Receipt-Wrangler / receipt-wrangler-api

Server for Receipt Wrangler
GNU Affero General Public License v3.0
82 stars 1 forks source link

Possible to NOT use OCR? #276

Closed joestump closed 3 months ago

joestump commented 3 months ago

Is it possible to skip OCR entirely and just use the file uploaded directly with OpenAI?

joestump commented 3 months ago

The OCR being returned on any photos of a physical receipt is pretty bad:

oie Py aa oe e Lily Cla ‘ yt Ne ’ od a YAS rh ’ 25. Layey a ‘ Doe SS aOR ee RSE SRC ie ea Ce ges 02 sabe Bhat 2 7 Nigh ANA ope nets Oe. eles SEES uaa tat rwury fa sae . RA Pa Ss ee é ¢ J WS RITA Bea Bg nore Tea re Swe Mea Se Se ok 8 ae REE GR ee Aaa ae 

When I try the EasyOCR I get: Receipt data from AI: signal: illegal instruction (core dumped)

Would prefer to just let OpenAI read the text in the image as well as extracting information from the image.

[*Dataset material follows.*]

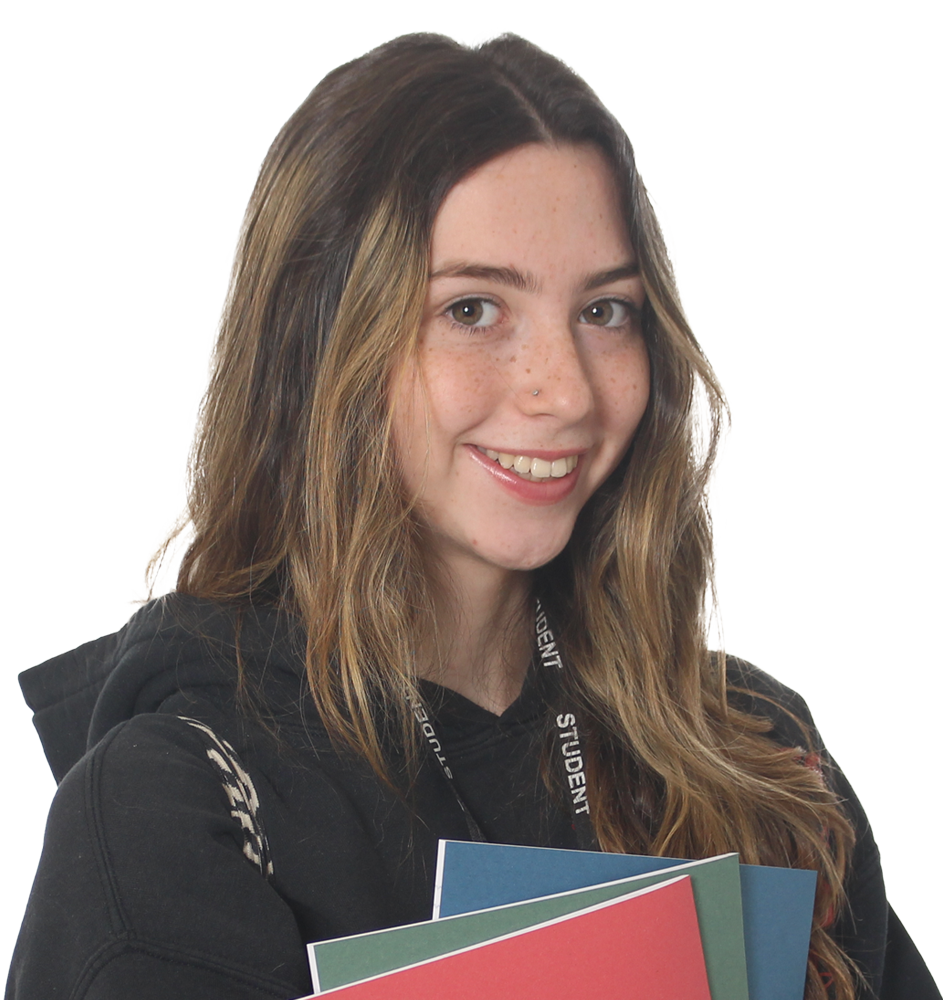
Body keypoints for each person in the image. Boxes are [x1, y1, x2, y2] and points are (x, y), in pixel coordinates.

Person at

Noah231515 commented 3 months ago

I have been experimenting with the viability of using vision models/multi modal models for Receipt Wrangler recently. It is definitely a lot easier than using OCR, and the whole process is much faster too.

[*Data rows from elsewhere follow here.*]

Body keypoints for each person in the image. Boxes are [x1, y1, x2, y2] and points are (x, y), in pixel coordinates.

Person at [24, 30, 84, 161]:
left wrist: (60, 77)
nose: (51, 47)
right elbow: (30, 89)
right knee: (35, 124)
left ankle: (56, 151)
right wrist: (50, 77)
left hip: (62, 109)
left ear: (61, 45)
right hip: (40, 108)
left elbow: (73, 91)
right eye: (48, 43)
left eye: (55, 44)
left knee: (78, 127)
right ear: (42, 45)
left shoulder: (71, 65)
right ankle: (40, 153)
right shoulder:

I'll mark this as a feature request, assuming it works well enough it will get implemented in Receipt Wrangler. I'll also check out what's going on with EasyOCR.

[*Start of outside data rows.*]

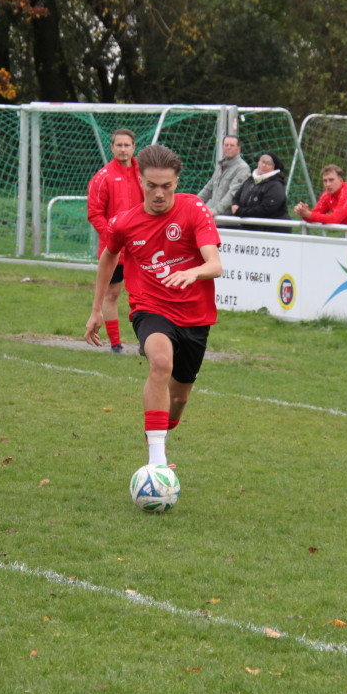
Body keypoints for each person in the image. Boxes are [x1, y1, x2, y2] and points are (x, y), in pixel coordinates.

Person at [84, 144, 222, 470]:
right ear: (141, 182)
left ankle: (163, 433)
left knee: (180, 398)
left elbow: (215, 264)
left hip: (195, 316)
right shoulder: (125, 223)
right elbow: (108, 257)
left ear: (177, 182)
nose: (159, 193)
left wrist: (193, 272)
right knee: (160, 363)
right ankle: (157, 462)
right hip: (150, 308)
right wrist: (96, 309)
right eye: (151, 185)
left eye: (166, 186)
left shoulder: (193, 208)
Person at [87, 128, 144, 354]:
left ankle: (147, 341)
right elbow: (95, 214)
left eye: (126, 145)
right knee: (112, 294)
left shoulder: (145, 175)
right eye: (118, 145)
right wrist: (113, 238)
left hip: (141, 248)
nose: (123, 149)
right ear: (112, 148)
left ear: (134, 147)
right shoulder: (103, 177)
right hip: (114, 250)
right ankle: (116, 344)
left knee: (144, 295)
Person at [231, 151, 290, 232]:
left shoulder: (276, 185)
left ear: (274, 167)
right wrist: (234, 204)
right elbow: (237, 195)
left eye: (268, 164)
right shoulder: (250, 180)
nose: (263, 165)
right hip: (251, 228)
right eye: (262, 161)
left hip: (271, 231)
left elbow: (266, 209)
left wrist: (240, 212)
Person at [293, 164, 347, 228]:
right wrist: (303, 213)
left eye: (331, 180)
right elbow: (314, 215)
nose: (328, 184)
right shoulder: (327, 194)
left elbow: (335, 219)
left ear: (341, 181)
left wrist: (309, 214)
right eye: (325, 181)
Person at [196, 135, 250, 217]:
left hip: (228, 219)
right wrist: (194, 204)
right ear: (222, 147)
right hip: (215, 217)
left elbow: (233, 193)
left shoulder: (243, 168)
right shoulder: (220, 166)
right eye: (226, 145)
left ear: (238, 149)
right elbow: (208, 188)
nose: (228, 148)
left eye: (232, 145)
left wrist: (215, 210)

For using OCR in general, the photos need to be as clear as they can possibly be for good results. Tesseract in particular works the best on black and white images, with minimal receipt wrinkles and all of that. Receipt Wrangler does pre process every image before performing OCR, such as de-skewing (straightening image), converting to black and white and removing noise, so the input image doesn't have to be absolutely perfect. But better quality still helps.

Noah231515 commented 3 months ago

Support for OpenAI Vision has been added, make sure to update your container(s) first. Check out https://receiptwrangler.io/docs/concepts/system-settings/receipt-processing-settings#managing-open-aigemini-receipt-processing-settings to learn more.

Just need to pick the model you would like to use in the Receipt Processing Settings, either gpt-4o or gpt-4o-mini, then check the "Use Vision?" Checkbox and you'll be good to go.